Ne consegue che anche su tale punto il ricorso mira unicamente ad una rivisitazione dei fatti di causa, aspirando quindi a trasformare il giudizio di legittimità in un giudizio di merito di terza istanza.

Il ricorso deve pertanto essere rigettato.

Le spese seguono la soccombenza e si liquidano come da dispositivo.

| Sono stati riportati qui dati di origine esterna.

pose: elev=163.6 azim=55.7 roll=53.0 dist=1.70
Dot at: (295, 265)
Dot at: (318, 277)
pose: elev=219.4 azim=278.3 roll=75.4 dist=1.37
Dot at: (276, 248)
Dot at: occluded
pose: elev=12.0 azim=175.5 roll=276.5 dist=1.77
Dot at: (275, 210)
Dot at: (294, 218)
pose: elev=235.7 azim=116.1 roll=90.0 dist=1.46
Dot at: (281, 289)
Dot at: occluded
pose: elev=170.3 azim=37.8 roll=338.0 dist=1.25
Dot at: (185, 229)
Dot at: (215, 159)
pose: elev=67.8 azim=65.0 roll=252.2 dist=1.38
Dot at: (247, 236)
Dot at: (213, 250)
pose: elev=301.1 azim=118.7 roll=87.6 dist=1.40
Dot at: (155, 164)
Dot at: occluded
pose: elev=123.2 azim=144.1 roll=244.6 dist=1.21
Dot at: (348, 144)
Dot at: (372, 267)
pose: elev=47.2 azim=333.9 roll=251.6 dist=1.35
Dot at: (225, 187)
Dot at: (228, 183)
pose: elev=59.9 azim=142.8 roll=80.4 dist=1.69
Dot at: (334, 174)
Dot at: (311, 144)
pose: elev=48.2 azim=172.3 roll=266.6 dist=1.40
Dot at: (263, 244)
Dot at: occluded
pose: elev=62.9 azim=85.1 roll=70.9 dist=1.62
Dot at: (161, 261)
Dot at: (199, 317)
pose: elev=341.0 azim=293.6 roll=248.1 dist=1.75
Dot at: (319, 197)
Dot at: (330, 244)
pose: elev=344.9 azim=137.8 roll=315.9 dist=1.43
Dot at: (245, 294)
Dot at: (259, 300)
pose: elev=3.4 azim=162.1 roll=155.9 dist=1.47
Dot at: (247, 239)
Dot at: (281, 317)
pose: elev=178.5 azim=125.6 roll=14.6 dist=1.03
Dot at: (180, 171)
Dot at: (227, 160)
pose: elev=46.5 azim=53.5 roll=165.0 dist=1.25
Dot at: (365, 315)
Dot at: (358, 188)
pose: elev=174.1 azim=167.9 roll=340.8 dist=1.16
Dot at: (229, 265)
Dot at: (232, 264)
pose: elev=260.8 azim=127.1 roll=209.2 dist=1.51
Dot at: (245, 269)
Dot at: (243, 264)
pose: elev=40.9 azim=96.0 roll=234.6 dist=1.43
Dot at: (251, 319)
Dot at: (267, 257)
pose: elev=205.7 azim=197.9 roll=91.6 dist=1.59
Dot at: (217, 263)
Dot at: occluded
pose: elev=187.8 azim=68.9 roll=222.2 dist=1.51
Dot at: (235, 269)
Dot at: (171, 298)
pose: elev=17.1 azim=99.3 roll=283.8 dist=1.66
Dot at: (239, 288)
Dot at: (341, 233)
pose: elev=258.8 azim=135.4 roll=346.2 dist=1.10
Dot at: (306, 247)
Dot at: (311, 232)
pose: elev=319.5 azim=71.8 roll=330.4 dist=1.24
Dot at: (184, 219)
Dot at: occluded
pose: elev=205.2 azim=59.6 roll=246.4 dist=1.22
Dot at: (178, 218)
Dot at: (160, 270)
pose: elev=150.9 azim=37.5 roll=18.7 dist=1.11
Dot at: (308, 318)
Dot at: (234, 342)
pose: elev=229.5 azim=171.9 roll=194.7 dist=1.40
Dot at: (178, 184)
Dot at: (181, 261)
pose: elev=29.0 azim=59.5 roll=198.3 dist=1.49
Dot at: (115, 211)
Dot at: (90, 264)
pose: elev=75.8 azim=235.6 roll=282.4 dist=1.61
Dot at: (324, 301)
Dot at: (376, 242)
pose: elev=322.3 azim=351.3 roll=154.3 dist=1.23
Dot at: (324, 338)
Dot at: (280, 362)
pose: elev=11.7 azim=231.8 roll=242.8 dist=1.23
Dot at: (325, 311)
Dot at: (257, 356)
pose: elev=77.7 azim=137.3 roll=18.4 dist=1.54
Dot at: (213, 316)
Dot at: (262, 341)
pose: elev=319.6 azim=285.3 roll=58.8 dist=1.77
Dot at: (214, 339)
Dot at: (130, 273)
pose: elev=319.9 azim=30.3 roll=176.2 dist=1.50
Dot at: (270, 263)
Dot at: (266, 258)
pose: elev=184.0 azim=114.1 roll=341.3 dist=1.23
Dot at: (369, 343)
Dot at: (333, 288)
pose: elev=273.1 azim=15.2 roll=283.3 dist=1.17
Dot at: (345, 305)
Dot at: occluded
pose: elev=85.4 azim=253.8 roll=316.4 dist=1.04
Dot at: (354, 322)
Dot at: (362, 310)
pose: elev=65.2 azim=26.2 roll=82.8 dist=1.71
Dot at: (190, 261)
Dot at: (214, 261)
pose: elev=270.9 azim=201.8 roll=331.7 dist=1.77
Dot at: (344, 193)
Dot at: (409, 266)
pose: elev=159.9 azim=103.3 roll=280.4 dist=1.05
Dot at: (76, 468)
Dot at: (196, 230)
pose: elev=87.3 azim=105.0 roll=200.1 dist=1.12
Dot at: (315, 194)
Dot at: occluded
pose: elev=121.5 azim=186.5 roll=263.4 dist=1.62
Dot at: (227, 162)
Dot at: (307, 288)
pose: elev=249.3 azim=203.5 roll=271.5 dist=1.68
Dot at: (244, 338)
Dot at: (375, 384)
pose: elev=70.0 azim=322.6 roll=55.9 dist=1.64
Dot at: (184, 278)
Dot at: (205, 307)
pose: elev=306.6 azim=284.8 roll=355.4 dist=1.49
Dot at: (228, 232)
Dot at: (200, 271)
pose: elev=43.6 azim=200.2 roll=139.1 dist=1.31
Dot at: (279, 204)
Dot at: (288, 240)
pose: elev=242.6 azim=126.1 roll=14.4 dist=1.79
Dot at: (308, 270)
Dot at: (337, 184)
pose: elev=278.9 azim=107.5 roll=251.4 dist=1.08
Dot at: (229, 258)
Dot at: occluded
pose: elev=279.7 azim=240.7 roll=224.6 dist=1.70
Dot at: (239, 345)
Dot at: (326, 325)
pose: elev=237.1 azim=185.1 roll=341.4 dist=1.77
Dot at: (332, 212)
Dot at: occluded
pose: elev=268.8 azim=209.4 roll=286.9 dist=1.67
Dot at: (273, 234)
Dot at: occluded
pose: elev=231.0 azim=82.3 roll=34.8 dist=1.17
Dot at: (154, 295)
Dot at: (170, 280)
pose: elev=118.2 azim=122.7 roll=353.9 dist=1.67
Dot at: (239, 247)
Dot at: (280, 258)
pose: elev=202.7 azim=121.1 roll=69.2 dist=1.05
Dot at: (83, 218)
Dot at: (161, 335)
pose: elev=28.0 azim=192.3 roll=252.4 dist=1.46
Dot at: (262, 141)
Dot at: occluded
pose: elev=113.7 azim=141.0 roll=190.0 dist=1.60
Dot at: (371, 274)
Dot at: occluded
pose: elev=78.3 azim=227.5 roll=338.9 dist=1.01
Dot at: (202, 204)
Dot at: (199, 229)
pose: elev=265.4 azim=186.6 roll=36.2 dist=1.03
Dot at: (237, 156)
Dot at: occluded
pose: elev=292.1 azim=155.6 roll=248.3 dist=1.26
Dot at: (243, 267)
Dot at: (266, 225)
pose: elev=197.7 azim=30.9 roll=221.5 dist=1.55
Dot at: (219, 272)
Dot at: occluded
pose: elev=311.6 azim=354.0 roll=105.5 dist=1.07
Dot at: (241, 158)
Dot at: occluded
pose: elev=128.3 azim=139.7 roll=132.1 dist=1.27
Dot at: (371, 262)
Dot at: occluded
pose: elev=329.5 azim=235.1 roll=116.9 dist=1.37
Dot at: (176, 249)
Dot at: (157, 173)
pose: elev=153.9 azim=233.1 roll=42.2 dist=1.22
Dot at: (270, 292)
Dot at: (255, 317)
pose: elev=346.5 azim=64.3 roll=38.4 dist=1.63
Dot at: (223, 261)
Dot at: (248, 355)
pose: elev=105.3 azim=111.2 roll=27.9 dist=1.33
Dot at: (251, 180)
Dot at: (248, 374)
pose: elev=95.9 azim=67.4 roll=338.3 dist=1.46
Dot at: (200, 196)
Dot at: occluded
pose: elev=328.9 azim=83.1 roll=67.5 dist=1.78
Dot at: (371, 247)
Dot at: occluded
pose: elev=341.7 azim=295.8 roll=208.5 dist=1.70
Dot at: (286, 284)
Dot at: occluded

Poichè il ricorso è stato proposto successivamente al 30 gennaio 2013 ed è rigettato, sussistono le condizioni per dare atto – ai sensi della L. 24 dicembre 2012, n. 228, art. 1, comma 17 (Disposizioni per la formazione del bilancio annuale e pluriennale dello Stato – Legge di stabilità 2013), che ha aggiunto al testo unico di cui al D.P.R. 30 maggio 2002, n. 115, art. 13, comma 1-quater – della sussistenza dell’obbligo di versamento, da parte del ricorrente, dell’ulteriore importo a titolo di contributo unificato pari a (-quello dovuto per la stessa impugnazione.

PQM

Rigetta il ricorso e condanna il ricorrente al rimborso delle spese in favore della controricorrente che liquida in complessivi Euro 4.200,00 di cui Euro 200,00 per esborsi, oltre spese generali pari al 15 % sui compensi, ed accessori come per legge;

Ai sensi del D.P.R. n. 115 del 2002, art. 13, comma 1 quater, inserito dalla L. n. 228 del 2012, art. 1, comma 17, dichiara la sussistenza dei presupposti per il versamento da parte del ricorrente del contributo unificato dovuto per il ricorso a norma dello stesso art. 13, art. 1 bis.

Così deciso in Roma, nella camera di consiglio, il 5 aprile 2019.